- TASK GOAL -
Format every line below as a JSON list of strings, one string per line, with blank lines omitted. Leave the pictures out of the list.

Extracted data entries:
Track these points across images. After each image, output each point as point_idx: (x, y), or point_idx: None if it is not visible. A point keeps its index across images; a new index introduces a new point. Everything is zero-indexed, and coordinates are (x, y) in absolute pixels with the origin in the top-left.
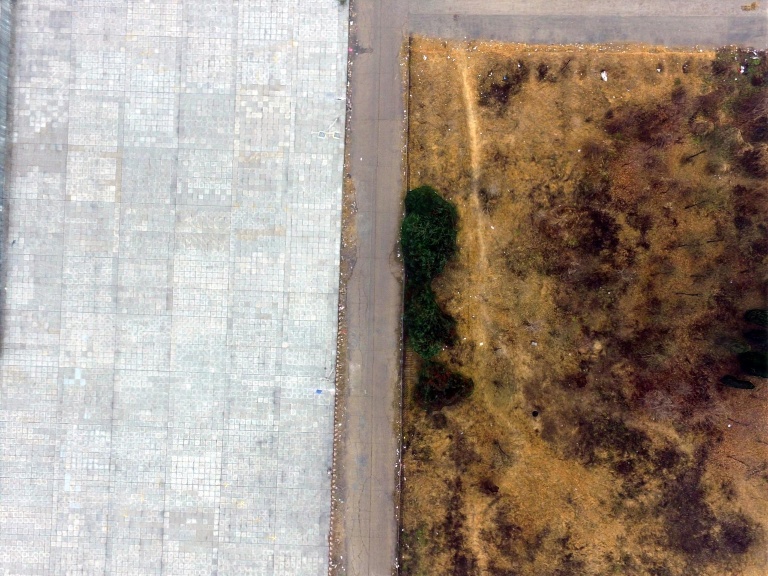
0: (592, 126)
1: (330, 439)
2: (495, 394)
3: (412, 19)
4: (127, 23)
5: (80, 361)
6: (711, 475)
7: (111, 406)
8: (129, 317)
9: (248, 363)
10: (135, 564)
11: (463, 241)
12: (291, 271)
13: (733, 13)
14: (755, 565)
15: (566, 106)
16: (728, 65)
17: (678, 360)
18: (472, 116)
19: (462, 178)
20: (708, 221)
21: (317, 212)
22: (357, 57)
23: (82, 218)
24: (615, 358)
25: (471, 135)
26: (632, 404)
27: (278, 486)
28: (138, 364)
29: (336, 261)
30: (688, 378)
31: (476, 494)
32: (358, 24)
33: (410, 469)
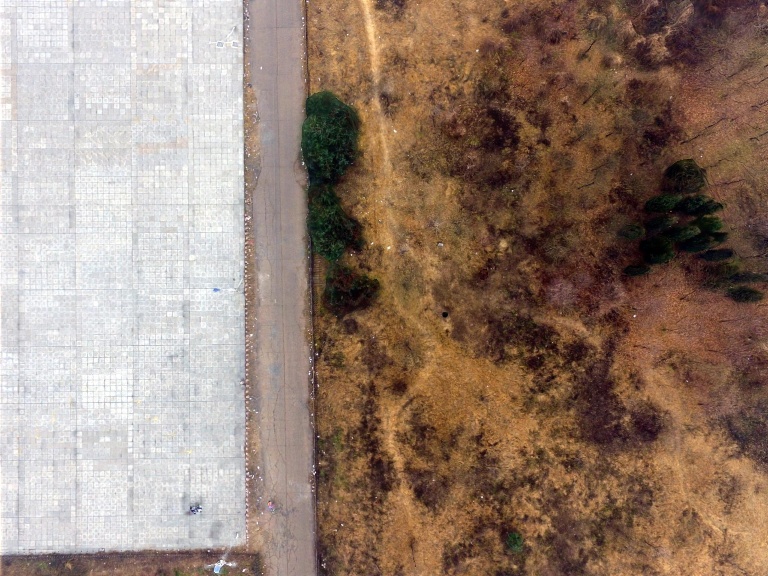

- TASK ANSWER -
[
  "Track these points across images. After each image, output each point as point_idx: (x, y), or point_idx: None if it is not visible. A point keeps its index across images; a new index introduces a new point. Everything is zero-indexed, and coordinates are (x, y) in absolute pixels with the origin in the top-left.",
  "0: (592, 126)",
  "1: (330, 439)",
  "2: (495, 394)",
  "3: (412, 19)",
  "4: (127, 23)",
  "5: (80, 361)",
  "6: (711, 475)",
  "7: (111, 406)",
  "8: (129, 317)",
  "9: (248, 363)",
  "10: (135, 564)",
  "11: (463, 241)",
  "12: (291, 271)",
  "13: (733, 13)",
  "14: (755, 565)",
  "15: (566, 106)",
  "16: (728, 65)",
  "17: (678, 360)",
  "18: (472, 116)",
  "19: (462, 178)",
  "20: (708, 221)",
  "21: (317, 212)",
  "22: (357, 57)",
  "23: (82, 218)",
  "24: (615, 358)",
  "25: (471, 135)",
  "26: (632, 404)",
  "27: (278, 486)",
  "28: (138, 364)",
  "29: (336, 261)",
  "30: (688, 378)",
  "31: (476, 494)",
  "32: (358, 24)",
  "33: (410, 469)"
]